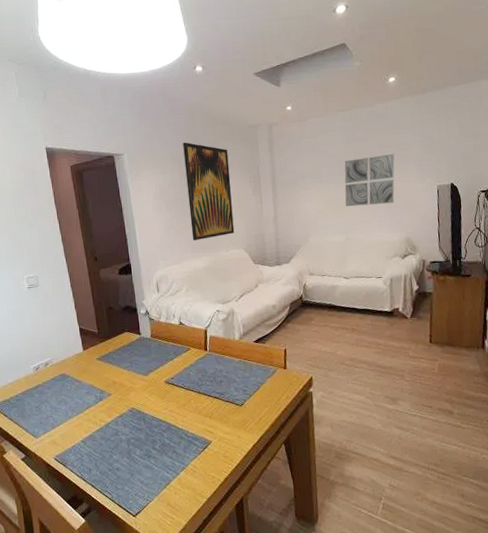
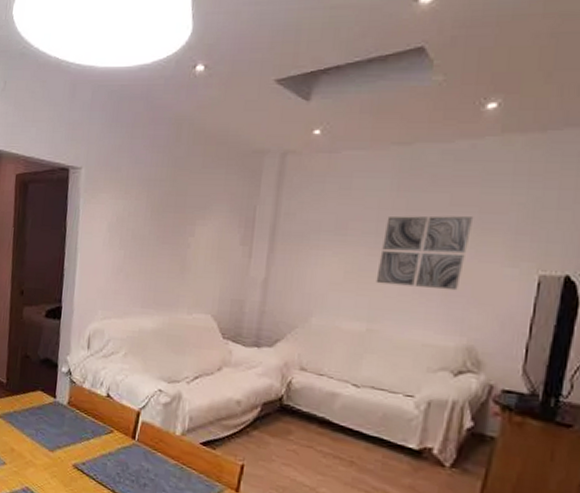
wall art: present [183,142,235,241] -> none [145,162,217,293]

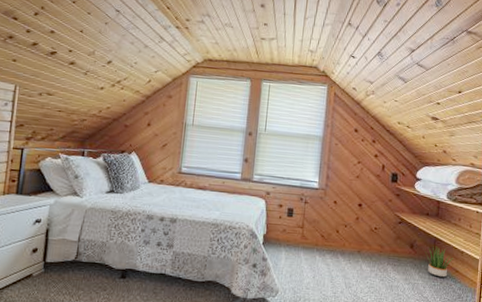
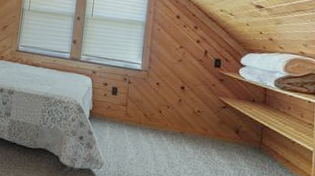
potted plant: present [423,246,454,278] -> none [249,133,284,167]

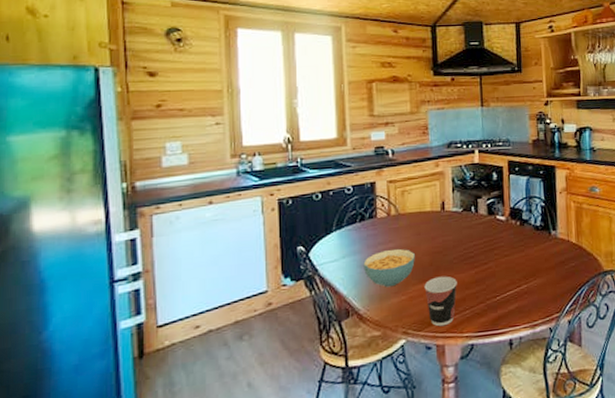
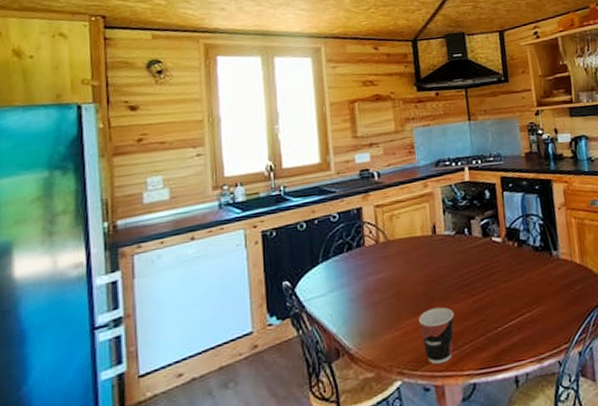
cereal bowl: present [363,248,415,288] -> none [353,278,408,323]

---

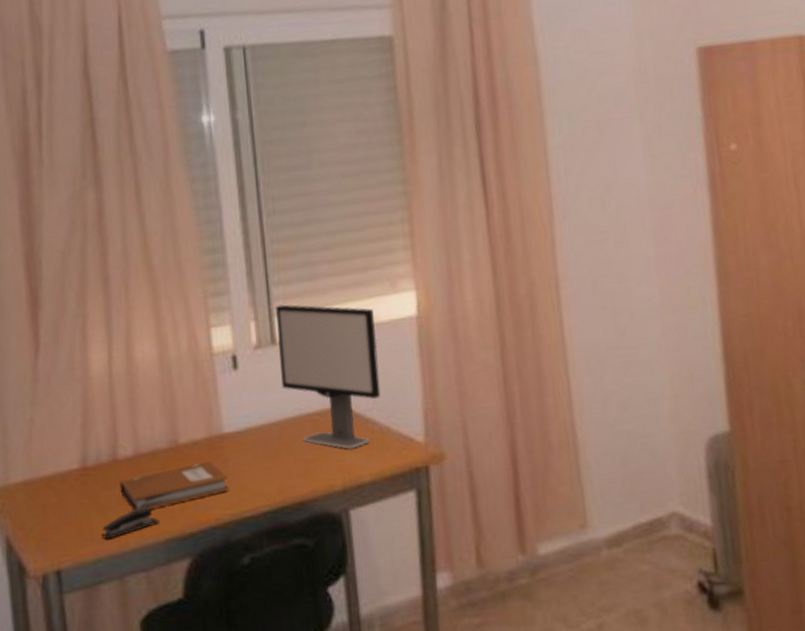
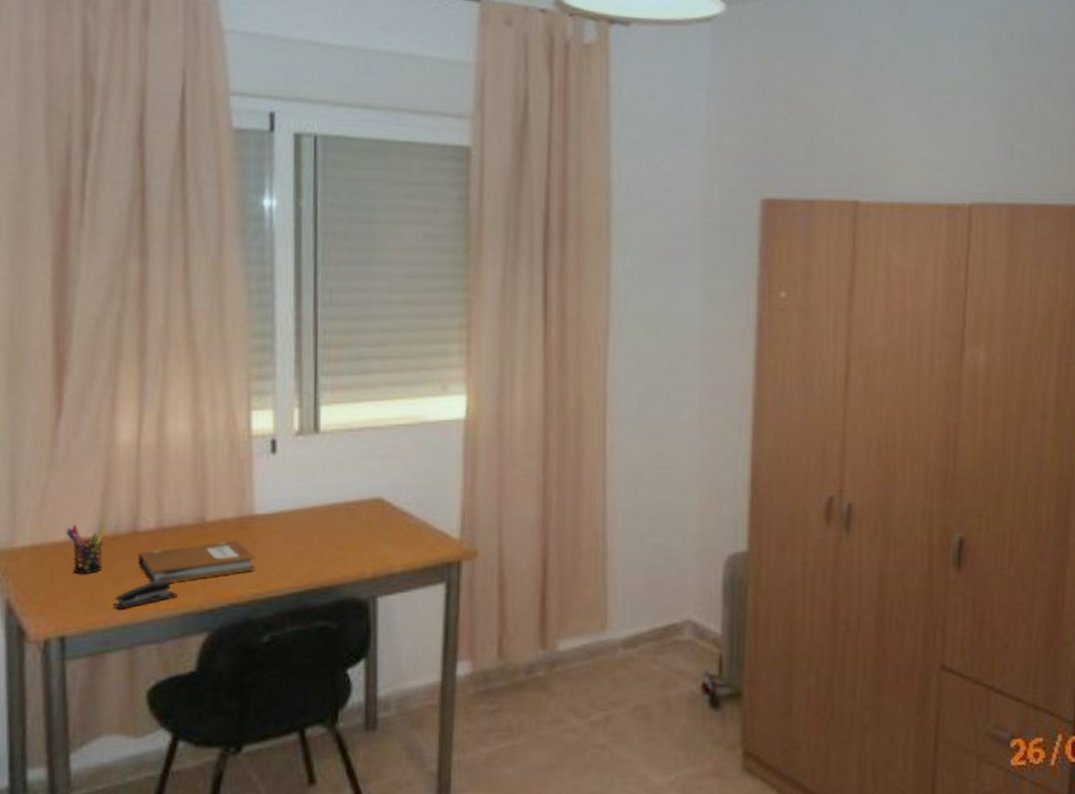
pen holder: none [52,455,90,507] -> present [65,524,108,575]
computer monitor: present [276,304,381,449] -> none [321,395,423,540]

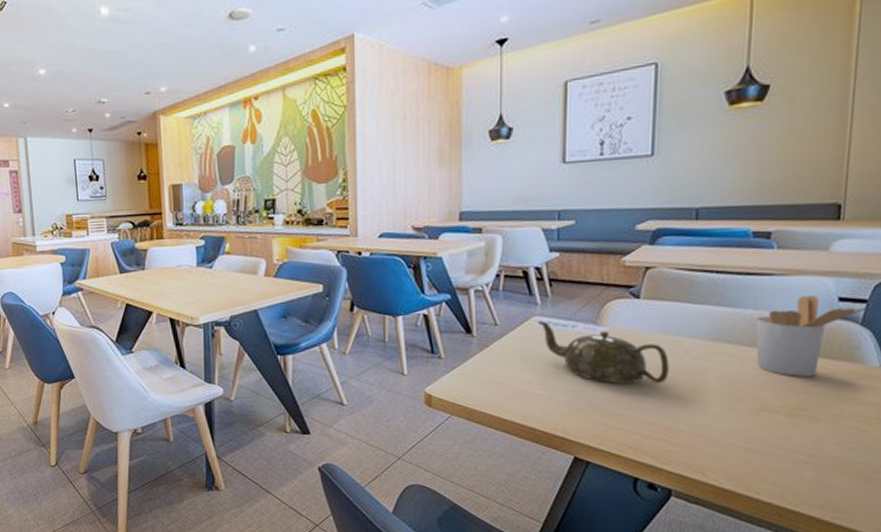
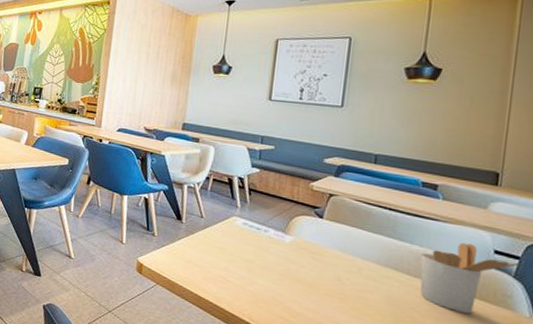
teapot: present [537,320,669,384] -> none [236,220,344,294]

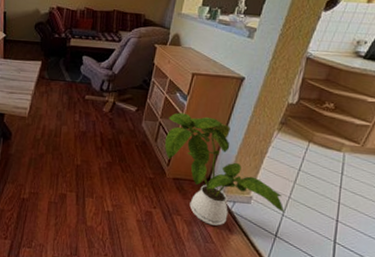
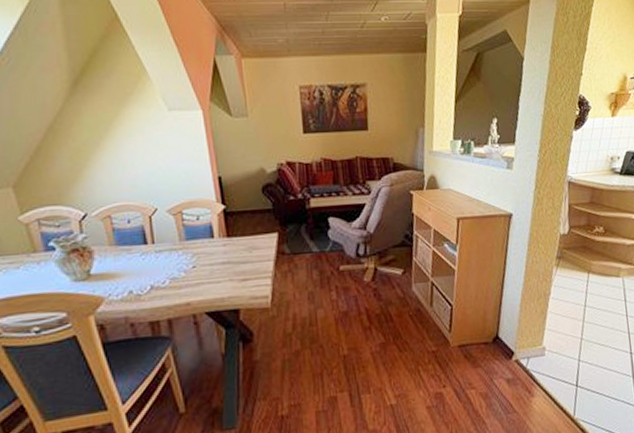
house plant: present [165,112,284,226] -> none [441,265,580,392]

---

## Assigned task
Where a line above contains the string "plant", tally it, then give the number alone.

## Exercise response
2